Render every line of the material below as a numbered list, one line per item, skipping the blank lines. Leave the pictures out of your list.

◆ **Recorded data**
+ + + +

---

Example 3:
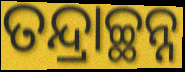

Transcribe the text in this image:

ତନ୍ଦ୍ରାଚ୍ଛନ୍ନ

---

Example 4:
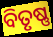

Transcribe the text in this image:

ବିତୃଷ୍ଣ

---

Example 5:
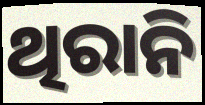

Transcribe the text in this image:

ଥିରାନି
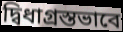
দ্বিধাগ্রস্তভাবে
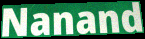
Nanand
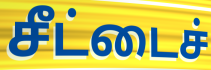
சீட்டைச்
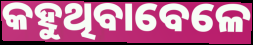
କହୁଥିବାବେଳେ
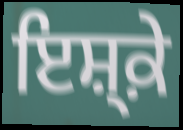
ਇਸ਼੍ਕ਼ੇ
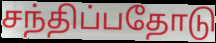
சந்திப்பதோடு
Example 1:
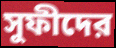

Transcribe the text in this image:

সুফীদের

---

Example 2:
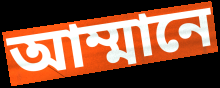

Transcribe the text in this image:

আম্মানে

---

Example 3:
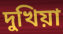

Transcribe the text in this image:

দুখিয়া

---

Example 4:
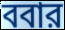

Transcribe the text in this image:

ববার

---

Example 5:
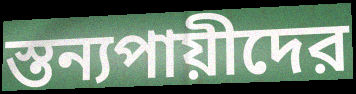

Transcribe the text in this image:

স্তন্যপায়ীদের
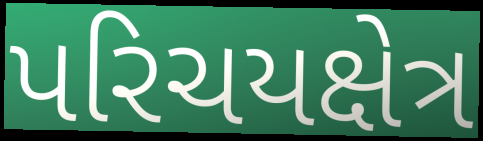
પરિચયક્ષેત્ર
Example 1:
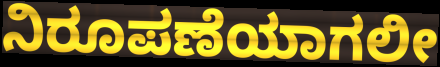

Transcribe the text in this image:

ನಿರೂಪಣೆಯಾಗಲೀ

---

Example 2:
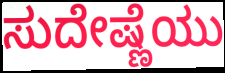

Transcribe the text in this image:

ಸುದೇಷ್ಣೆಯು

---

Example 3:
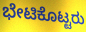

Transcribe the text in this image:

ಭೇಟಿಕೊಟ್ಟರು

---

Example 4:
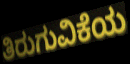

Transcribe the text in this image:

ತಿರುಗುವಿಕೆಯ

+ + + +

◆ **The response**
1. ---
2. Example 3:
3. Transcribe the text in this image:
4. ତନ୍ଦ୍ରାଚ୍ଛନ୍ନ
5. ---
6. Example 4:
7. Transcribe the text in this image:
8. ବିତୃଷ୍ଣ
9. ---
10. Example 5:
11. Transcribe the text in this image:
12. ଥିରାନି
13. দ্বিধাগ্রস্তভাবে
14. Nanand
15. சீட்டைச்
16. କହୁଥିବାବେଳେ
17. ਇਸ਼੍ਕ਼ੇ
18. சந்திப்பதோடு
19. Example 1:
20. Transcribe the text in this image:
21. সুফীদের
22. ---
23. Example 2:
24. Transcribe the text in this image:
25. আম্মানে
26. ---
27. Example 3:
28. Transcribe the text in this image:
29. দুখিয়া
30. ---
31. Example 4:
32. Transcribe the text in this image:
33. ববার
34. ---
35. Example 5:
36. Transcribe the text in this image:
37. স্তন্যপায়ীদের
38. પરિચયક્ષેત્ર
39. Example 1:
40. Transcribe the text in this image:
41. ನಿರೂಪಣೆಯಾಗಲೀ
42. ---
43. Example 2:
44. Transcribe the text in this image:
45. ಸುದೇಷ್ಣೆಯು
46. ---
47. Example 3:
48. Transcribe the text in this image:
49. ಭೇಟಿಕೊಟ್ಟರು
50. ---
51. Example 4:
52. Transcribe the text in this image:
53. ತಿರುಗುವಿಕೆಯ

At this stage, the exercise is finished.